Indubbiamente, le normative sul commercio di animali esotici richiedono una revisione sotto molti aspetti. La chiusura di queste attività potrebbe avere però un impatto controverso, offrendo ipoteticamente migliori opportunità per la conservazione e una maggiore sicurezza della salute pubblica, ma simultaneamente alimentando le attività illegali, rischiando addirittura di aggravare la situazione della biodiversità. Non necessariamente il divieto scoraggerebbe questa forma di commercio, che potrebbe invece continuare illegalmente, motivato da profitti finanziari e controllato dalla criminalità organizzata.

Alla base della difficoltà di gestire la chiusura totale del settore, c’è la forte domanda di molti prodotti, spesso radicata nel contesto delle tradizioni popolari. La domanda dei consumatori difficilmente si estinguerebbe, ma farebbe riferimento ad un commercio probabilmente clandestino, ancora più compromesso dal punto di vista igienico-sanitario. Le ripercussioni sarebbero anche economiche, poiché la chiusura delle forniture legali implicherebbe una percezione della scarsità maggiore, aumentando i prezzi sul mercato nero e gli incentivi per il bracconaggio, che a sua volta accelererebbe lo sfruttamento e l’estinzione delle specie in natura.

Per applicare divieti efficaci, bisognerebbe ricollocare milioni di persone impiegate nell’industria della fauna selvatica – in Cina vale 74 miliardi di dollari l’anno e coinvolge circa 14 milioni di persone – e realizzare dei piani compatibili con le realtà sociali ed economiche dei luoghi interessati. Purtroppo, però, sembrerebbe una soluzione poco realistica in molte parti del mondo, caratterizzate da scarsità di risorse in termini di forza lavoro e tecnologie. È inoltre improbabile che le forze dell’ordine ricevano i finanziamenti adeguati per gestire l’applicazione dei divieti nelle attuali circostanze, a causa di priorità più urgenti.

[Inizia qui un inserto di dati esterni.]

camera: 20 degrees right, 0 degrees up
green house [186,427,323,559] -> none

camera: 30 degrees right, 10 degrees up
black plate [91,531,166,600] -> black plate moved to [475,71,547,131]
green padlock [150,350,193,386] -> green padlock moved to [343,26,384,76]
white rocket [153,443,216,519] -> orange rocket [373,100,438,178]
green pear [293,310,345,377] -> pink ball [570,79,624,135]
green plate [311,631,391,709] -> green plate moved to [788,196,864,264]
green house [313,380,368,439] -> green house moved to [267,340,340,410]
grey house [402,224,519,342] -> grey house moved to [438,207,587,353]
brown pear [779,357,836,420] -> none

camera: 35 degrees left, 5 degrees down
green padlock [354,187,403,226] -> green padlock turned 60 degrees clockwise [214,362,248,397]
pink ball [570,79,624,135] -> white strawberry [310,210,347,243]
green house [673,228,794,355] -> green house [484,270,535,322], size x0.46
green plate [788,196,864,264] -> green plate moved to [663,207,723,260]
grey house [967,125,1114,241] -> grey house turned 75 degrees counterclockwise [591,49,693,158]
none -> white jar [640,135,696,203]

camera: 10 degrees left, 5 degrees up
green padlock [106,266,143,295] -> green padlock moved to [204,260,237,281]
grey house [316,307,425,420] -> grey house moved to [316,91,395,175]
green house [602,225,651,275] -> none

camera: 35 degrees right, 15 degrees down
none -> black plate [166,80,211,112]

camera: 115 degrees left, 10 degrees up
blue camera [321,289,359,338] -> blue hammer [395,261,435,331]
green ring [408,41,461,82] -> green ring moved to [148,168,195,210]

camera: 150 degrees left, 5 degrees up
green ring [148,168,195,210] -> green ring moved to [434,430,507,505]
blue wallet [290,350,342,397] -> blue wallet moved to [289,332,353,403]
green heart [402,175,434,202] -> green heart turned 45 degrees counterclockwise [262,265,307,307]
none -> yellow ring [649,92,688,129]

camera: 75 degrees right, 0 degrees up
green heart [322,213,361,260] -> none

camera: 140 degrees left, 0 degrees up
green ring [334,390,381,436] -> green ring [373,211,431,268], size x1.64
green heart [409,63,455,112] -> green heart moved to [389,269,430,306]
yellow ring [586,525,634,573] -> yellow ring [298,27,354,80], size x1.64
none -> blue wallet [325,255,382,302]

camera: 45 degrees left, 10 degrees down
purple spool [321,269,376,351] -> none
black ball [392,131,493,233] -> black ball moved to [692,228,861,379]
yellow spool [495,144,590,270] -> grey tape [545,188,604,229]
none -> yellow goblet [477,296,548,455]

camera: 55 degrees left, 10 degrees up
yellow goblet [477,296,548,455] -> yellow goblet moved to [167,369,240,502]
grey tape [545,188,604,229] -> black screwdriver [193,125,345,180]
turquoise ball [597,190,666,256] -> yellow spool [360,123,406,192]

In definitiva, il perdurare del commercio illegale nonostante leggi e regolamentazioni forti – come nel caso delle anguille in Europa – sembra suggerire che la chiusura totale di questo mercato sia di difficile realizzazione. Una risposta senz’altro valida – almeno nell’immediato – sarebbe quella di rivedere la regolamentazione del commercio di fauna selvatica, specialmente quando coinvolge animali vivi, considerando una serie di fattori fondamentali, primi fra tutti il benessere degli animali e la salute pubblica. Sarebbe appropriato focalizzare l’attenzione sulle specie a rischio, garantire controlli regolari sulla salute degli animali e in generale migliorare le condizioni di tutta la catena produttiva, compreso il trasporto degli animali, riducendo il rischio di future epidemie.